難怪。
難怪在金鑾殿,官家說他在百姓心中如再生父母,被極盡推崇,會百世流芳。
為何花顏的圖紙會標註上花久的名字被送入雲鶴書院?
為何那日豐越拿來的,花顏和花久的圖紙互換了?
——定同劉夫子脫不了干係!
或許......不止劉夫子。
花清池額頭青筋突突跳,他已許久沒感受過『暴怒』是什麼感覺了。
他閉了閉眼,「去把劉夫子給我押進大牢。」
男人一手扯下佛珠,再次睜開眼時,眸間一片涼薄,「我要上大刑。」
「還有,把花久、母親和夫人,都給我請到祠堂。」
豐越驚了。
他悚然地盯著摘下佛珠的花清池,打了個寒顫。
今晚,花家必然要見血了。
「花顏......在哪兒?」
豐越聽著小廝剛匯報來的消息,欲言又止,掙扎片刻後道:「花顏小姐在祠堂受刑,侯夫人和大小姐說......她刻意勾引靖王和大公子您。」
咔嚓一聲。
杯盞碎裂。
他遽然間撩起袍子起身。
具原和祭酒大人同時站起來,「我們和你一起去祠堂!」
席捲的風暴在醞釀,花清池唇角平直,下頜線緊繃,咬牙切齒地說了兩個字。
「很好。
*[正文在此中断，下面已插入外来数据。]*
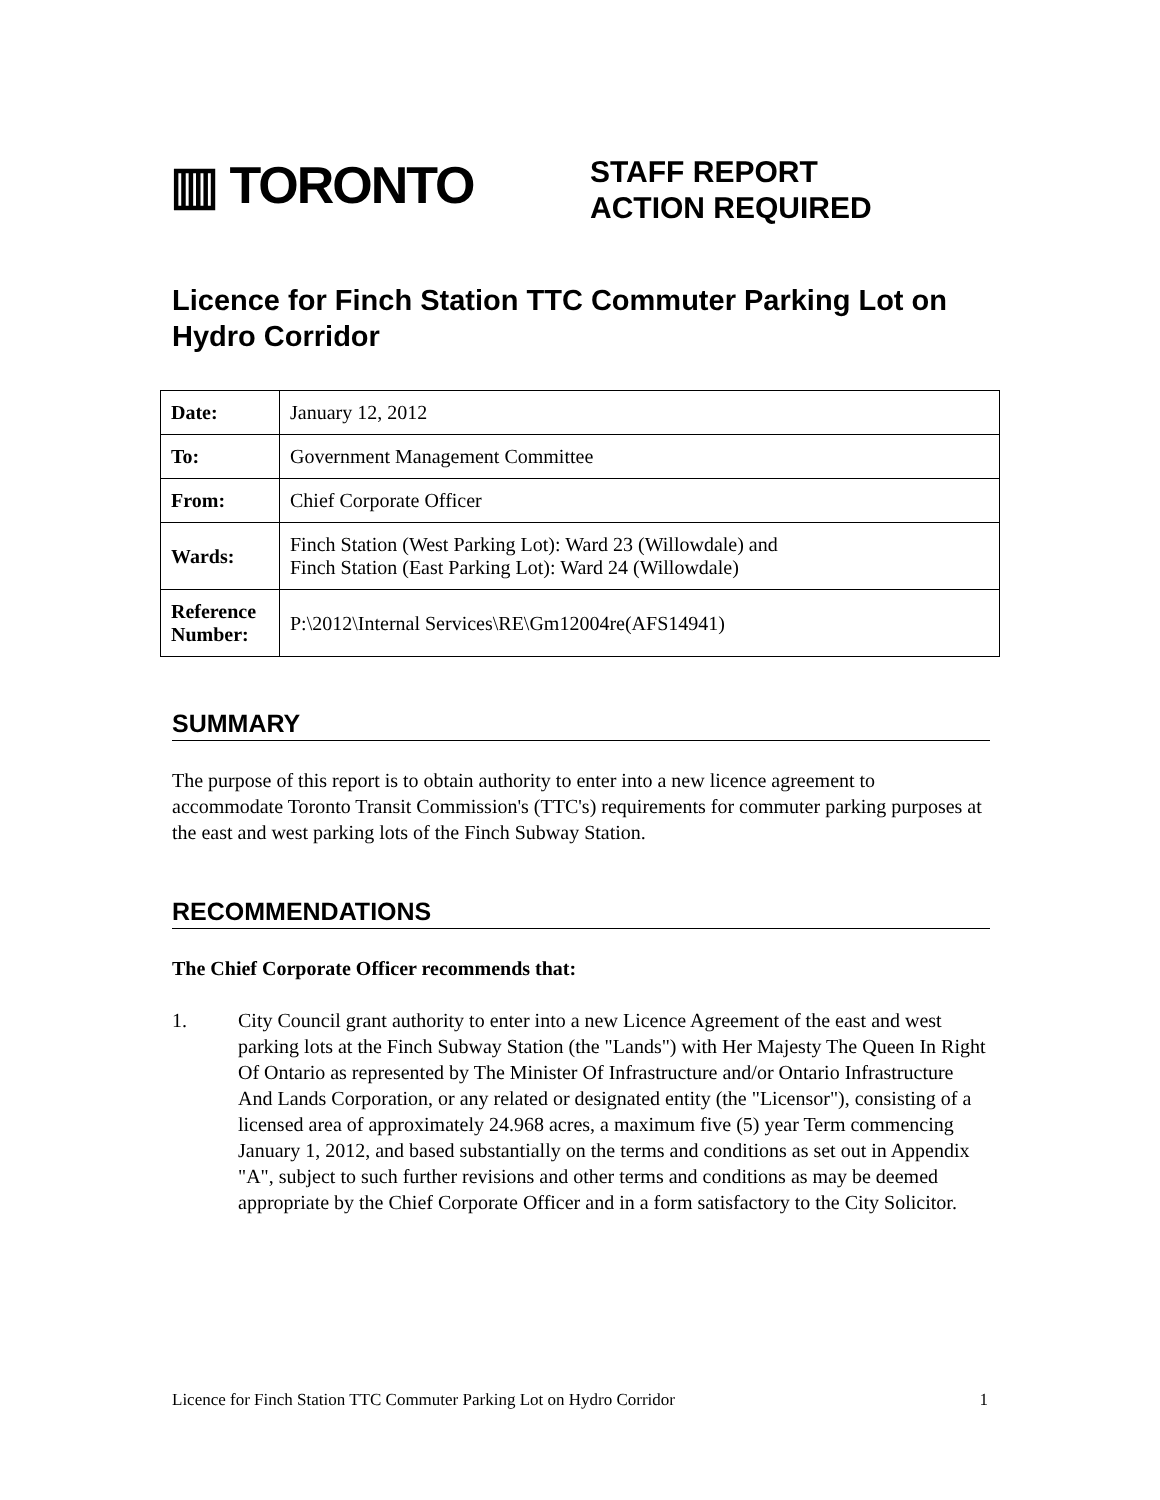▥ TORONTO
STAFF REPORT
ACTION REQUIRED
Licence for Finch Station TTC Commuter Parking Lot on Hydro Corridor
| Date: | January 12, 2012 |
| To: | Government Management Committee |
| From: | Chief Corporate Officer |
| Wards: | Finch Station (West Parking Lot): Ward 23 (Willowdale) and Finch Station (East Parking Lot): Ward 24 (Willowdale) |
| Reference Number: | P:\2012\Internal Services\RE\Gm12004re(AFS14941) |
SUMMARY
The purpose of this report is to obtain authority to enter into a new licence agreement to accommodate Toronto Transit Commission's (TTC's) requirements for commuter parking purposes at the east and west parking lots of the Finch Subway Station.
RECOMMENDATIONS
The Chief Corporate Officer recommends that:
1. City Council grant authority to enter into a new Licence Agreement of the east and west parking lots at the Finch Subway Station (the "Lands") with Her Majesty The Queen In Right Of Ontario as represented by The Minister Of Infrastructure and/or Ontario Infrastructure And Lands Corporation, or any related or designated entity (the "Licensor"), consisting of a licensed area of approximately 24.968 acres, a maximum five (5) year Term commencing January 1, 2012, and based substantially on the terms and conditions as set out in Appendix "A", subject to such further revisions and other terms and conditions as may be deemed appropriate by the Chief Corporate Officer and in a form satisfactory to the City Solicitor.
Licence for Finch Station TTC Commuter Parking Lot on Hydro Corridor 1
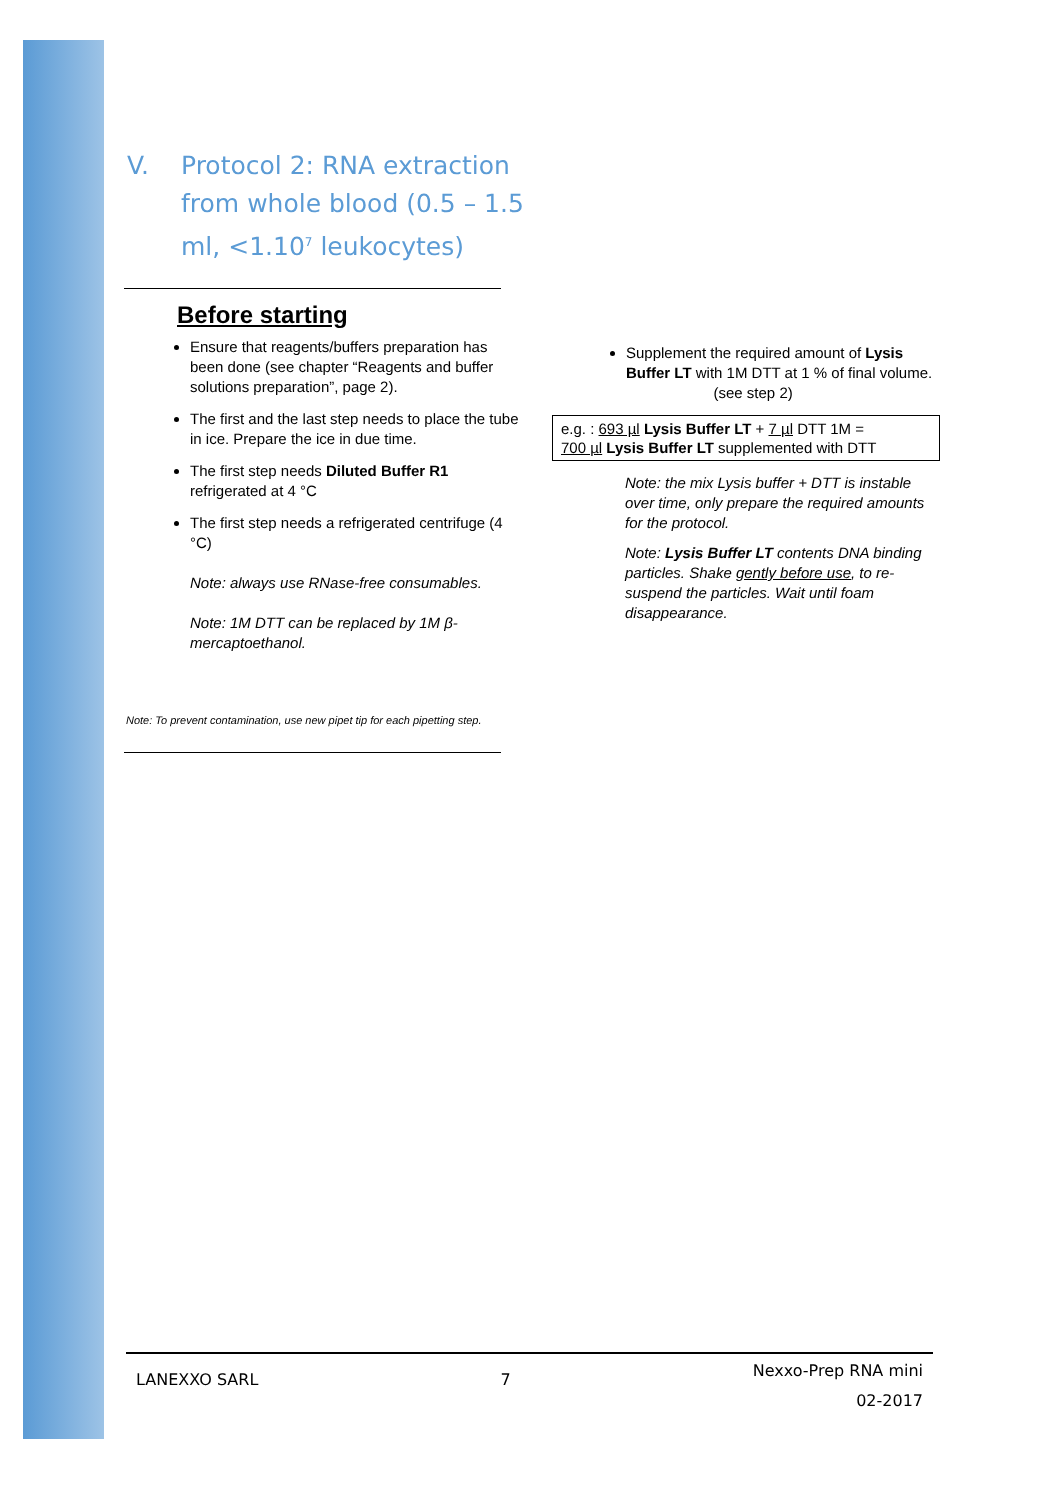| V. | Protocol 2: RNA extraction from whole blood (0.5 – 1.5 ml, <1.10<sup>7</sup> leukocytes) |
Before starting
Ensure that reagents/buffers preparation has been done (see chapter “Reagents and buffer solutions preparation”, page 2).
The first and the last step needs to place the tube in ice. Prepare the ice in due time.
The first step needs Diluted Buffer R1 refrigerated at 4 °C
The first step needs a refrigerated centrifuge (4 °C)
Note: always use RNase-free consumables.
Note: 1M DTT can be replaced by 1M β-mercaptoethanol.
Note: To prevent contamination, use new pipet tip for each pipetting step.
Supplement the required amount of Lysis Buffer LT with 1M DTT at 1 % of final volume. (see step 2)
e.g. : 693 µl Lysis Buffer LT + 7 µl DTT 1M =
700 µl Lysis Buffer LT supplemented with DTT
Note: the mix Lysis buffer + DTT is instable over time, only prepare the required amounts for the protocol.
Note: Lysis Buffer LT contents DNA binding particles. Shake gently before use, to re-suspend the particles. Wait until foam disappearance.
LANEXXO SARL 7 Nexxo-Prep RNA mini
02-2017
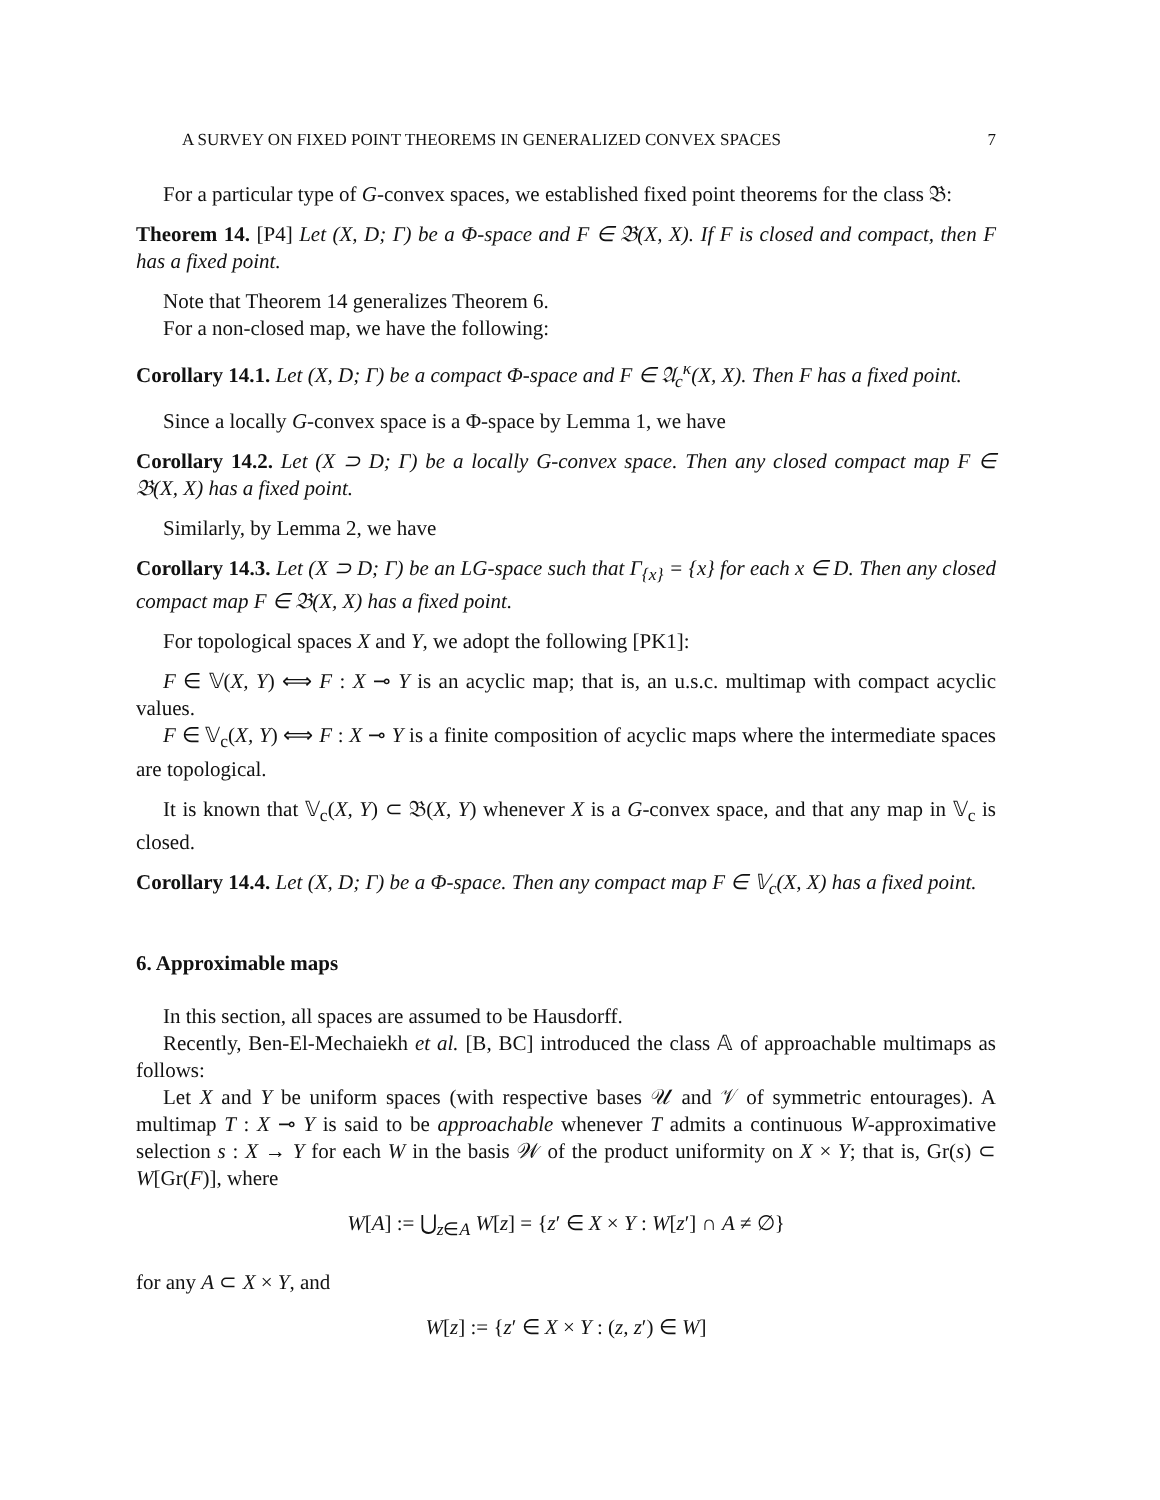A SURVEY ON FIXED POINT THEOREMS IN GENERALIZED CONVEX SPACES 7
For a particular type of G-convex spaces, we established fixed point theorems for the class 𝔅:
Theorem 14. [P4] Let (X, D; Γ) be a Φ-space and F ∈ 𝔅(X, X). If F is closed and compact, then F has a fixed point.
Note that Theorem 14 generalizes Theorem 6.
For a non-closed map, we have the following:
Corollary 14.1. Let (X, D; Γ) be a compact Φ-space and F ∈ 𝔄<sub>c</sub><sup>κ</sup>(X, X). Then F has a fixed point.
Since a locally G-convex space is a Φ-space by Lemma 1, we have
Corollary 14.2. Let (X ⊃ D; Γ) be a locally G-convex space. Then any closed compact map F ∈ 𝔅(X, X) has a fixed point.
Similarly, by Lemma 2, we have
Corollary 14.3. Let (X ⊃ D; Γ) be an LG-space such that Γ<sub>{x}</sub> = {x} for each x ∈ D. Then any closed compact map F ∈ 𝔅(X, X) has a fixed point.
For topological spaces X and Y, we adopt the following [PK1]:
F ∈ 𝕍(X, Y) ⟺ F : X ⊸ Y is an acyclic map; that is, an u.s.c. multimap with compact acyclic values.
F ∈ 𝕍<sub>c</sub>(X, Y) ⟺ F : X ⊸ Y is a finite composition of acyclic maps where the intermediate spaces are topological.
It is known that 𝕍<sub>c</sub>(X, Y) ⊂ 𝔅(X, Y) whenever X is a G-convex space, and that any map in 𝕍<sub>c</sub> is closed.
Corollary 14.4. Let (X, D; Γ) be a Φ-space. Then any compact map F ∈ 𝕍<sub>c</sub>(X, X) has a fixed point.
6. Approximable maps
In this section, all spaces are assumed to be Hausdorff.
Recently, Ben-El-Mechaiekh et al. [B, BC] introduced the class 𝔸 of approachable multimaps as follows:
Let X and Y be uniform spaces (with respective bases 𝒰 and 𝒱 of symmetric entourages). A multimap T : X ⊸ Y is said to be approachable whenever T admits a continuous W-approximative selection s : X → Y for each W in the basis 𝒲 of the product uniformity on X × Y; that is, Gr(s) ⊂ W[Gr(F)], where
W[A] := ⋃<sub>z∈A</sub> W[z] = {z′ ∈ X × Y : W[z′] ∩ A ≠ ∅}
for any A ⊂ X × Y, and
W[z] := {z′ ∈ X × Y : (z, z′) ∈ W]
」
-
祠堂。
「唔——」
花顏疼得高高揚起脖頸,破碎的痛吟一聲聲溢出。
她面色慘白,背後傷口結的痂被婆子們硬生生全部摳掉,木瓢里的鹽水一波又一波晃蕩著潑在花顏背上。
「母親,姐姐,你們行私刑,是違反我朝律法的!」
「私刑?誰能證明?不過是你自己貪玩又把傷口磕破了罷了!花氏冷笑,「再說,誰敢說我對你動了私刑?」
「你以為清池護得了你?他仁善至極!對我的僕婦們從不上刑!而只要不上刑,又有誰會講出實情呢?」
花顏渾身發抖,咬牙道:「可你們誘我入青竹林碰見靖王,哥哥一定會讓參與過的僕婦講出真話的!」
她被摁在地上,背上痛意陣陣刺骨。
她的指甲疼得在地上亂抓,留下一一道道血痕。
花久惡劣地笑了,抬腳,落下,狠狠地碾在了花顏右手上。
——機關師的手有多重要啊!
花顏驚恐地瞪大雙眼!鮮血已汩汩流了出來。
侯夫人誇獎,「久久真是豪情萬丈啊!隨我!」
花久於是腳上更加用力。
「我的手,求你......不要踩了,這是我要做機關的手——」
力道反而加重了
花顏還在掙扎。
一瓢鹽水卻轟然潑在她背上,讓她頃刻間卸了力。
「把她的另一隻手也給我廢了!」
侯夫人招手,僕婦們摁著花顏的左手,一根根銀針就要落下!
就在此時。
花顏卻陡然間察覺到身上的力道減輕——
濃重的血腥味直衝鼻尖。
她還沒反應過來,此起彼伏的哀嚎聲已經響起來。
所有人驚恐地都往後退了一步,看著站在門口,一襲月牙白大袖袍,清冷若謫仙的男人。
——可血液濺滿他的衣擺,男人劍尖還在滴血。
他不似神佛,似修羅。
架著花顏的幾方力氣全部鬆開,她也支撐不住身體,軟軟地要癱在地上。
她沒看清楚兄長的動作。
只感受到了花清池單臂小心翼翼將她摟在了懷裡。
很好聞的氣味。
花清池眉頭緊鎖。
怒氣翻湧。
她滿身是血。
那日在落花台,母親讓她去和靖王和親,說為他蕩平官途。
她去了。
那日在書院,他說她貪婪多妄,要攀高枝,為了不讓他知道是母親和花久故意引誘她去的青竹林,讓他們生了嫌隙。
她忍了。
被人盜了圖紙,被他說不求上進、朽木難雕,這樣委屈。
她認了。
甚至將旱地耕犁這造福萬民的功勞,還送了一半給他。
她總是這樣,先考慮別人,卻很少考慮自己。
——可憑什麼?
花顏朦朧間看見了男人緊繃的下頜線,他的手在發抖。
花清池現在正處在盛怒的邊緣。
白袍沾滿了血跡,花氏駭然地指著那曾經仁善慈悲的花清池,顫抖著手,「你!你到底要做什麼?」
「做什麼?」他聲線甚至是分外安然的。